We were already receiving abusive comments on Twitter about this post, and I didn't want to deal with that on our own platform.
This follows a familiar pattern for us: when we've written about women in tech before, however benign, we get flooded with abusive comments. Not only is that unfortunate in and of itself, it also means that otherwise constructive, thoughtful comments get lumped in and thrown out with the abuse.
I'm mostly surprised that comments were ever enabled on that post - perhaps it's not possible to disable them before publishing.
Any post about women (in tech) is going to attract trolls. Explicitly referencing things like the Google guy's internal memo and firing is going to make things worse. Having a buzzfeed-esque title (X things you can do to Y [more Z]) is going to make it worse (at least from me, since I am growing steadily more annoyed by the style.) Yes, cutting comments will stifle the non-troll opinions both for and against, but the moderates would probably be overrun anyway. Why not just be proactive and close the door before the crap flows in?
Maybe the article could change to be more moderate and considerate of different viewpoints (see point 3 of post in question), but I don't think that would help. There are just too many trolls, too much negative energy floating around from the Googler's internal memo, and too much unavoidable conflation with the current views of feminism - it's just not possible to be perceived as neutral by everybody on this topic at this time.
(I do think it was a mistake to call the Googler's internal memo a 'tirade'. The memo was controversial, certainly, but that should key you in to the fact that a lot of people agreed with it or at least didn't find it to be tirading. I suspect that most of the trolling and vitriol found on Twitter made reference to the memo.)
It is not hard to understand why the comments were closed.
The people who published that post, closed down comments, and moderate this site, believe their position to be the right and moral one, and other's positions to be the wrong, offensive ones. Namely: that equality of outcome is valuable, and that men lifting women up "empowers" them.
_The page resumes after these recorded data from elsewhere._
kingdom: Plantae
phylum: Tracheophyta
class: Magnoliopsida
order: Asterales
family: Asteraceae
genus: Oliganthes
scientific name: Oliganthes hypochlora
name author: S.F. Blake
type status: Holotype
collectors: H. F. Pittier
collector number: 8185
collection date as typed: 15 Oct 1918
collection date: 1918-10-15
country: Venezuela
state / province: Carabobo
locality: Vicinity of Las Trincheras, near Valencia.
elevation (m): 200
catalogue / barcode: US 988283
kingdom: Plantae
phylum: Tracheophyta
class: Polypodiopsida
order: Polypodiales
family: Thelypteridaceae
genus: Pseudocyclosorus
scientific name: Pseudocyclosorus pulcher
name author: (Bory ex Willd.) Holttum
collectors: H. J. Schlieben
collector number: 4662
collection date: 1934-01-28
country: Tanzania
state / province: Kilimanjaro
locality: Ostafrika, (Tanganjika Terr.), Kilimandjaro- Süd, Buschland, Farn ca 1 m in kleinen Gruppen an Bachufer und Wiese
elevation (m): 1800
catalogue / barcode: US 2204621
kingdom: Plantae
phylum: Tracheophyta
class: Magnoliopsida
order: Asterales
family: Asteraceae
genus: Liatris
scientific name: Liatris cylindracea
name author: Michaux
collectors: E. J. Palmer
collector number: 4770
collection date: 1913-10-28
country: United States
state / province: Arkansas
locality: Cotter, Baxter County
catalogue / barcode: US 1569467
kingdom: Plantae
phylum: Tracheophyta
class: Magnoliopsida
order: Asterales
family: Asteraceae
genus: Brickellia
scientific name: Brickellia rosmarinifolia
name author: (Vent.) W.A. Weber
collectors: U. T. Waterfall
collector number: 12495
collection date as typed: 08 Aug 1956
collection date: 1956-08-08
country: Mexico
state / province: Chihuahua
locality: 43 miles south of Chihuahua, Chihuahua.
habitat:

You might not agree, but you're not the one with the "shut it down" button.
Because StackOverflow wants to promote a one sided political agenda based on "Diversity", or as it's actually known, repressing men and white people for the sake of promoting other "genders" and darker skinned people, because, according to their own logic, they aren't capable of getting positions through hard work.
Anybody that goes against that narrative or points out the logical fallacies in the blog post, are usually demonized as some form of troll or some form of mysogynist, KKK\Nazi extremist and are either banned or publicly shamed so they can't get work. (Usually anybody that's even a little to the Right of Karl Marx gets this treatment. It's what happened to James Demore when he published the Google memo several months back.) The original writer will say they are getting "harassed" when they are just getting salty comments they can easily block on their social media page.
It's a huge problem in the Tech industry, because a lot of social justice activists fresh from college have infiltrated the industry using buzzwords and doublethink\newspeak about "Driversity" and Feminism. They're usually called Social Justice Warriors (SJW's) and are essentially the radical Leftist version of the Alt-Right. Even using the same logic like White Privilege, which is a concept that white people have power and privileges that darker skinned people don't have. White Privilege is a belief in White Supremacy, because within their mindset white people should use their privilege\supremacy to help lift up darker skinned people (or "People of Color") to positions of power. It truly is another form of bigotry, but there's incredibly low expectations about other races.
It's common for mainstream media and large websites to shutdown comments when a political agenda is being pushed.
Stack Overflow wants to encourage the narrative that the ideas of third wave feminism and radical opposition to the current USA president are generally accepted in the development community.
Allowing comments on this article and others like it may go against the narrative they are trying to cultivate with blog posts.